On the other hand, if you don’t agree with Carney—if you think the Gosnell story is noteworthy precisely because his conduct is so shocking and horrifying—then the policy lessons are the reverse. Making it difficult to establish an above-board competitive marketplace with multiple legal providers of late-term abortion facilities ensures that the demand for the procedure will be pushed into low-quality channels. As you close the legal noose around remaining providers, you’ll more and more have a market served by dubious individuals and you’ll have a market that’s lacking easy access to information and alternatives.

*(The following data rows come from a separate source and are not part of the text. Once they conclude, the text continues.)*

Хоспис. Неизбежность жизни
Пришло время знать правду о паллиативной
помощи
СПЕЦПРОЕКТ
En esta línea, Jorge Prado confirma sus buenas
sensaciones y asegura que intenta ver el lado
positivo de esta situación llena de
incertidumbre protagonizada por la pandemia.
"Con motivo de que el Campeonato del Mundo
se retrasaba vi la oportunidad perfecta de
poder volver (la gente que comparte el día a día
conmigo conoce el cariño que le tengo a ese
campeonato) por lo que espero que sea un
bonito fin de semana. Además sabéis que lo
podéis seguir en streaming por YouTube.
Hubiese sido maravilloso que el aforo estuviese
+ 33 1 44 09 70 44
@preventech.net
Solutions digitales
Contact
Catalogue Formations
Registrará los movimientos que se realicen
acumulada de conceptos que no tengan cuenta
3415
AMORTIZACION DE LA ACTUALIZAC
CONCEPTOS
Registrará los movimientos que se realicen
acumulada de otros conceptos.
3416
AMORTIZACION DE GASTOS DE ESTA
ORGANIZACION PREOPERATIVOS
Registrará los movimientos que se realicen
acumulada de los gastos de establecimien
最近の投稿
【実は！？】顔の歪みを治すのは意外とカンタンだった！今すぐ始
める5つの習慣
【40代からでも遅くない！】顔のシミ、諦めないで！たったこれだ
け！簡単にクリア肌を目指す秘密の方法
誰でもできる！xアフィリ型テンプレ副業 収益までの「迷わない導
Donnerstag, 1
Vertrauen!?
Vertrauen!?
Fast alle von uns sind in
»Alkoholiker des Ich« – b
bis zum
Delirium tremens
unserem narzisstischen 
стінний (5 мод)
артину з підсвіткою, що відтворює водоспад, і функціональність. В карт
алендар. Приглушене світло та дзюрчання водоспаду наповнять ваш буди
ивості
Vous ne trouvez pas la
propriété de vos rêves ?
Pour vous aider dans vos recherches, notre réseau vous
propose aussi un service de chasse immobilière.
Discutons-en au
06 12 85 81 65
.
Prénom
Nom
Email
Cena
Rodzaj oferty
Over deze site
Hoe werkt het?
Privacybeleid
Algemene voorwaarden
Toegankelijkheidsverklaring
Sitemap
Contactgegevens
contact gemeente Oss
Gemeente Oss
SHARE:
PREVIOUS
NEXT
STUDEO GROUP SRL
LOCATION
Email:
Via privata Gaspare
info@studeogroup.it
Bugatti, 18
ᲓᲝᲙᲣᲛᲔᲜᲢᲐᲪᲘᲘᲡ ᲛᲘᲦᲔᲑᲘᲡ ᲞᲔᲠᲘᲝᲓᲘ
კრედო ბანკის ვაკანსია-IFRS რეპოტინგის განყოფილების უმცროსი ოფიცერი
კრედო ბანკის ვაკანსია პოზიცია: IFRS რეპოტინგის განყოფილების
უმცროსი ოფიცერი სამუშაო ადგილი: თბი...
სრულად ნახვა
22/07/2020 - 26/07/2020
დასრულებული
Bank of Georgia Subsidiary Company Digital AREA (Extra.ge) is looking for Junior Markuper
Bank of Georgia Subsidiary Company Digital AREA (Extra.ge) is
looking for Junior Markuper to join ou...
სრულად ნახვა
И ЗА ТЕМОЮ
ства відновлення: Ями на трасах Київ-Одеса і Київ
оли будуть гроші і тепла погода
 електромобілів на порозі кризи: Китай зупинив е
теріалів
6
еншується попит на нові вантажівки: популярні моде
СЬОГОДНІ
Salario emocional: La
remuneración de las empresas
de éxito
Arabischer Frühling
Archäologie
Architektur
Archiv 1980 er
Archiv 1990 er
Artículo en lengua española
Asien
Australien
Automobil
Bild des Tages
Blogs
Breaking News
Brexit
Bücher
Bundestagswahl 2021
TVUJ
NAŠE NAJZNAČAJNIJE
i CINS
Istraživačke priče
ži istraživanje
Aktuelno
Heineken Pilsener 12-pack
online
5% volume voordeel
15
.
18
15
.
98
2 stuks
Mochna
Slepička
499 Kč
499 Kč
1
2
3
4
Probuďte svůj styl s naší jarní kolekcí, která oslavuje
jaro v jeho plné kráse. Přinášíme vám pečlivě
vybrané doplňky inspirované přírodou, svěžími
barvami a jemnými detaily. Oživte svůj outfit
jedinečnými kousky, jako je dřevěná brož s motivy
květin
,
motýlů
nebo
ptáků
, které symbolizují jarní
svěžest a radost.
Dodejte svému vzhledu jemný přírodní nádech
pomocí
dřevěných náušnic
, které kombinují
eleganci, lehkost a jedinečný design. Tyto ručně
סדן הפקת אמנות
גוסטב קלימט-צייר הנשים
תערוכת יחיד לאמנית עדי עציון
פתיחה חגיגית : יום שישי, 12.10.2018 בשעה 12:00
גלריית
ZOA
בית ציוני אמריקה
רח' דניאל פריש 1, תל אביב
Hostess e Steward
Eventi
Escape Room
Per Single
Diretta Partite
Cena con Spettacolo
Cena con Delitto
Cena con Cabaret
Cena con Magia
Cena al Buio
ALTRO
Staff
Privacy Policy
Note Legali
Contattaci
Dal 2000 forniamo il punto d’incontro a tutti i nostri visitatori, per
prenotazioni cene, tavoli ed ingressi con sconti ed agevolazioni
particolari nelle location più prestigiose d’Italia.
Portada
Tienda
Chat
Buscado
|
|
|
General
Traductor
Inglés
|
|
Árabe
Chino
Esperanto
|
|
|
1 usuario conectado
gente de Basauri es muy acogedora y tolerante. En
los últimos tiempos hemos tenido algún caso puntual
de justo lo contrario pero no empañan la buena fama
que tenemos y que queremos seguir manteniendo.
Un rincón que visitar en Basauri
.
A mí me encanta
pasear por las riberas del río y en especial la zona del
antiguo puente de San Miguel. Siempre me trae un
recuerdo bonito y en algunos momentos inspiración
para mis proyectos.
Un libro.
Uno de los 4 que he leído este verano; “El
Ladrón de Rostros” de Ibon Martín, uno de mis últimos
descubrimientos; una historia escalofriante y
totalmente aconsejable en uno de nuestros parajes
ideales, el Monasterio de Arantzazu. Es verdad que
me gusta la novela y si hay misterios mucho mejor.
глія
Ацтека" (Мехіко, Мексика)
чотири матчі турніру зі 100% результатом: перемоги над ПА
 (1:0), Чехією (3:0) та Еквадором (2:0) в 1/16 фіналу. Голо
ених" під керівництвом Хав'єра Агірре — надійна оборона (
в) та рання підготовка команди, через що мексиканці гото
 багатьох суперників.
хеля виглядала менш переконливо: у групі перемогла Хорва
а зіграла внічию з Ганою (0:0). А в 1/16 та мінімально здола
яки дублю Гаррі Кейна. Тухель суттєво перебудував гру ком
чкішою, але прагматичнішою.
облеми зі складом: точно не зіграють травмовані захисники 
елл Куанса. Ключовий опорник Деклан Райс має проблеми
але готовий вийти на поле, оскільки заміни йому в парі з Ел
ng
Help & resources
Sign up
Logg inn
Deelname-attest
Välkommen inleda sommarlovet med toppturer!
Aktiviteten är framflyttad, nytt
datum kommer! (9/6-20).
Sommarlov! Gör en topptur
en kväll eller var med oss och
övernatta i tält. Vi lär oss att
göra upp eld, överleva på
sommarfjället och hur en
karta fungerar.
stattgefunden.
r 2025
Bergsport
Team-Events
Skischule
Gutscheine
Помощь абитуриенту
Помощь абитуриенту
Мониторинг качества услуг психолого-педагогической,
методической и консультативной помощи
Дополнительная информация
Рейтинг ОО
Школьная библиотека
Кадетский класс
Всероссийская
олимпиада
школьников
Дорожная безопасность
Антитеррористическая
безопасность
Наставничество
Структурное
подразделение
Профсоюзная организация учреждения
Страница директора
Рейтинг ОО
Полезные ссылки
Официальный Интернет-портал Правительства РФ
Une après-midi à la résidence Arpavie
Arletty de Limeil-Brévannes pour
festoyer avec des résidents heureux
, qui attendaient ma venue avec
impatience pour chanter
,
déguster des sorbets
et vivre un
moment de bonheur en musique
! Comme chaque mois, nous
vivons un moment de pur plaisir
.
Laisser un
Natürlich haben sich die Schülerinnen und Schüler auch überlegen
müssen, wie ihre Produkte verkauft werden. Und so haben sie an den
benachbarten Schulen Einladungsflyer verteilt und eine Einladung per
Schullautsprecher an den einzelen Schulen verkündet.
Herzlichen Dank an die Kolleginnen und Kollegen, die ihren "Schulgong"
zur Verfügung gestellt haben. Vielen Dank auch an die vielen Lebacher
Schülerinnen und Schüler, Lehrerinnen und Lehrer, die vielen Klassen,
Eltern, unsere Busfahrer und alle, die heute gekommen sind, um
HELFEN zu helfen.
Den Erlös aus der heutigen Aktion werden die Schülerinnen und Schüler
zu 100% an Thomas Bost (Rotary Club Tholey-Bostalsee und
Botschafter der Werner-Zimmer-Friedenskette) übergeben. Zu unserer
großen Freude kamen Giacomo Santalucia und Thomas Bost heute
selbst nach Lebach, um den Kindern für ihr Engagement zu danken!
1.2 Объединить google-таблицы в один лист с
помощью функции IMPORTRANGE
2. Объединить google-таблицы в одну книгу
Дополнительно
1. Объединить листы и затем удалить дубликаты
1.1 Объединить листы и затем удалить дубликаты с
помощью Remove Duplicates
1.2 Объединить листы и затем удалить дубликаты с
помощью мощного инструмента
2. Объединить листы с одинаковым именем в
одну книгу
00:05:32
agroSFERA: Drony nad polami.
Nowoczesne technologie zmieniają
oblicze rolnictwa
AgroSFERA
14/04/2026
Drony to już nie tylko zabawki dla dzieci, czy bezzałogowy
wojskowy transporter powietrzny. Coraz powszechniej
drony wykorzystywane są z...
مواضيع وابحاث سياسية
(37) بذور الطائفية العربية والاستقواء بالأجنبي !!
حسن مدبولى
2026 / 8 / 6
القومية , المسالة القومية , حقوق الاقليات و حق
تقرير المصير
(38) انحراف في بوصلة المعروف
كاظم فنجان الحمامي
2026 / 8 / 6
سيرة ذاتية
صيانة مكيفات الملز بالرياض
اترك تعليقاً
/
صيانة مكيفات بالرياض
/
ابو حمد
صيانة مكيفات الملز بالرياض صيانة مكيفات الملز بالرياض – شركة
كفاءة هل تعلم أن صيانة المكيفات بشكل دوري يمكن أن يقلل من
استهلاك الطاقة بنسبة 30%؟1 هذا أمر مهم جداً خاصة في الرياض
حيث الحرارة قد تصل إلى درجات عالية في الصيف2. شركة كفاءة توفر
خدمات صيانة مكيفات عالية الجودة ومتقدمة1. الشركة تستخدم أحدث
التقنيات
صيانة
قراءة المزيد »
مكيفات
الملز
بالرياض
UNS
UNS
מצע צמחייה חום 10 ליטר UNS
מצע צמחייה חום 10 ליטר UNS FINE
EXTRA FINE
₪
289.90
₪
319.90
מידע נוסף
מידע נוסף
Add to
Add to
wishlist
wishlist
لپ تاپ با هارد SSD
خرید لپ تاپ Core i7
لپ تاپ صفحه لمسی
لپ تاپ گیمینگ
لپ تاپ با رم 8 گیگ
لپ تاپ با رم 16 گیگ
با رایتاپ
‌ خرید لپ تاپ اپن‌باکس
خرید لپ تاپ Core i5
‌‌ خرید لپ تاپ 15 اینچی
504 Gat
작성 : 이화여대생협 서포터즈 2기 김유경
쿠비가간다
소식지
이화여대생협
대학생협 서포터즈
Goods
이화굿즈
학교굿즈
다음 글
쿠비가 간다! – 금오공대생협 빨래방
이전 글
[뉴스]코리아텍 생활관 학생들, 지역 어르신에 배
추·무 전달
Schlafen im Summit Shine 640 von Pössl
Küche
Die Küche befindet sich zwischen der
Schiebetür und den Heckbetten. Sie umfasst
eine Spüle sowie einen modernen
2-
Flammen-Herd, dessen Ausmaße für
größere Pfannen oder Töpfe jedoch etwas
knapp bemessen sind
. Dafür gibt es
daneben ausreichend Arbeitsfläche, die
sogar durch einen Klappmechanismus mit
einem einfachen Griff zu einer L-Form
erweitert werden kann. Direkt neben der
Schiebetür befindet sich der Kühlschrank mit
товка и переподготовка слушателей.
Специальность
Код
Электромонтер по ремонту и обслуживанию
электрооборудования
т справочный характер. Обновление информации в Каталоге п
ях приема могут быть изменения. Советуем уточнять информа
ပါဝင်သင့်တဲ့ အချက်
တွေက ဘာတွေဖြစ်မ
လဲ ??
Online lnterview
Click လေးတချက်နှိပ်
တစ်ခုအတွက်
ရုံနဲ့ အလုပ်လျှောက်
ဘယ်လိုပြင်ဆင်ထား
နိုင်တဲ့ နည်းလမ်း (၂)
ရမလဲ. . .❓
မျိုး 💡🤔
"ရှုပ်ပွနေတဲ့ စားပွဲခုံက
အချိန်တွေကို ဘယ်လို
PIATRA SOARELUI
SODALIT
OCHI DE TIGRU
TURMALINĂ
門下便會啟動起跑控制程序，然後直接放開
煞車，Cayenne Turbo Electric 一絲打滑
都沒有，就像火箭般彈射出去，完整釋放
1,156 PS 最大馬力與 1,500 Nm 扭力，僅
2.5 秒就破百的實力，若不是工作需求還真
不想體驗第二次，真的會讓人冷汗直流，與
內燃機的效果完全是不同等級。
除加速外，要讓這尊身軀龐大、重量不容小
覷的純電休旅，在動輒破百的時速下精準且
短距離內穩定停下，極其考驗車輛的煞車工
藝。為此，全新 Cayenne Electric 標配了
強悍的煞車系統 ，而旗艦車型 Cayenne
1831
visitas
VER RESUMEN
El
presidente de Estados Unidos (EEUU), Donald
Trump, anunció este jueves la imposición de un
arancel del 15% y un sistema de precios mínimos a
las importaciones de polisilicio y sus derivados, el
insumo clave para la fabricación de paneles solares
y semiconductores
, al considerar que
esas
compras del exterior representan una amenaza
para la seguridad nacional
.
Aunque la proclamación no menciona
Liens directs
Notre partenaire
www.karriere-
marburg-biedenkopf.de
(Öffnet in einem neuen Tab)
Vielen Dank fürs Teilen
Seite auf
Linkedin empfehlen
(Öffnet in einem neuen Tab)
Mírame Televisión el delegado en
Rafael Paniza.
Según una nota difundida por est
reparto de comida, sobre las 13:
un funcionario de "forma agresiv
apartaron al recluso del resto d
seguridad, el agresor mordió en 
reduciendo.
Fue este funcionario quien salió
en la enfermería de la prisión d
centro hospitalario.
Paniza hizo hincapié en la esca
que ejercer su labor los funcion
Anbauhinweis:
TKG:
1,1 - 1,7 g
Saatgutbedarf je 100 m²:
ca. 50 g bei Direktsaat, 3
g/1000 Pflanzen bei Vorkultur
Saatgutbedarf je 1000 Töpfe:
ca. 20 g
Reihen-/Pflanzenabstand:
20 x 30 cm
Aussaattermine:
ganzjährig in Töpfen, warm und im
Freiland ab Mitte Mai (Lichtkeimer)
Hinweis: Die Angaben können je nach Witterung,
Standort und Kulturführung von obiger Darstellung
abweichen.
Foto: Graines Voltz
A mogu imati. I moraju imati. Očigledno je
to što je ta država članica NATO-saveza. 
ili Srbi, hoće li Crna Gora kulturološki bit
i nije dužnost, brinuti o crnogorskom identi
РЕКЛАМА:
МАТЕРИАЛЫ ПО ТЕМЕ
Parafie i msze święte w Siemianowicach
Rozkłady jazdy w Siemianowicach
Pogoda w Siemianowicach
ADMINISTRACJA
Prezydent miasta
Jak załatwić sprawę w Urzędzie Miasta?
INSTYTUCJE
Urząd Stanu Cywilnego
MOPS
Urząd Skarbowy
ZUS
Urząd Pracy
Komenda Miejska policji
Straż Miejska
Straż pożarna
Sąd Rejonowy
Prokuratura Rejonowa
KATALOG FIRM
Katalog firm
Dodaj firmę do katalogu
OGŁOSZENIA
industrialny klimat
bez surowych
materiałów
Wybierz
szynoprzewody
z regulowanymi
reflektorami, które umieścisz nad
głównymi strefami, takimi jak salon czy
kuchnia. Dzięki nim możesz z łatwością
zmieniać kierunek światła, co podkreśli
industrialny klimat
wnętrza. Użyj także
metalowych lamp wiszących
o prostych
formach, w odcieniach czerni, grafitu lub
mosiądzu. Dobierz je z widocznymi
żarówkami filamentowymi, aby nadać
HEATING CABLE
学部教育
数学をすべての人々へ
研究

My sympathies are strongly on one side of this argument, but the policy problem is that the analysis really holds up either way. If you want to minimize the number of women who have abortions in general or late-term abortions in particular, more Kermit Gosnells is part of the solution. As long as the medical knowledge exists, you’ll never have airtight enforcement such that it’s impossible to obtain an abortion but you may have a world where it’s impossible to obtain an abortion from a reliably safe provider and that affords an extra measure of deterrence. Conversely, if you want to minimize the number of Kermit Gosnells then you can’t quarantine abortion off as a “special” kind of procedure that’s isolated from the whole rest of the medical community.